Task set
1) In the aquarium plant thread, rewrite the passage from "I got dwarf" up to and including "deal on plants.", replacing "dwarf sag" with "java fern".
2) Answer these questions about the aquarium plant thread:
(a) How long was Ba20 in North Dakota?
(b) Where is BRUNER247 from?
(c) On what day does Domelotta plan to do the water change?

Extract provided
═══

I got dwarf sag last time he did a trim and it was enough to carpet a large tank and they were bright green, healthy plants, I still can't believe how much he sent me... definitely won't find a better deal on plants.


----------



## Ba20

i was in north dakota for 4 months this is my first trim since, needless to say the aquarium is a jungle i have a ton of plants to get rid of, I hate to just throw them away


----------



## BRUNER247

You ship them the next town over? Lol


----------



## Ba20

yeah i live a good ways outta town


----------



## BRUNER247

Ba20 said:


> yeah i live a good ways outta town


I would just drive over n meet you somewhere.if nobody wants em let me know, ill come get em.


----------



## Ba20

where are you from ?


----------



## BRUNER247

Springfield


----------



## Ba20

I live in sedalia pm me


----------



## Domelotta

Going to do my water change on Wednesday and fish out hand a handful of water sprite. If anyone wants any just post or pm me.

═══

Exercise data
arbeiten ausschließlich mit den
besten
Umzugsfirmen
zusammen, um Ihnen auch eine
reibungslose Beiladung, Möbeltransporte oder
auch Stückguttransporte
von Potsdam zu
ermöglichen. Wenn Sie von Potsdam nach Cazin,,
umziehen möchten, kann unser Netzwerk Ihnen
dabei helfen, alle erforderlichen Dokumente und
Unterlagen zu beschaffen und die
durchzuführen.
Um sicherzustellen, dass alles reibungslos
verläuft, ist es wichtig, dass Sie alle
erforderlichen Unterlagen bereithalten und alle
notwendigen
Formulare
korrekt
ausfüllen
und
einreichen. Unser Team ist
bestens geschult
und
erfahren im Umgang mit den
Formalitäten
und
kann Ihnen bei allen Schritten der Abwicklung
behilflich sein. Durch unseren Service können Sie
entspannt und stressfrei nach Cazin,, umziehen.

═══

Task-by-task solutions
1)
I got java fern last time he did a trim and it was enough to carpet a large tank and they were bright green, healthy plants, I still can't believe how much he sent me... definitely won't find a better deal on plants.

2)
(a) 4 months.
(b) Springfield.
(c) Wednesday.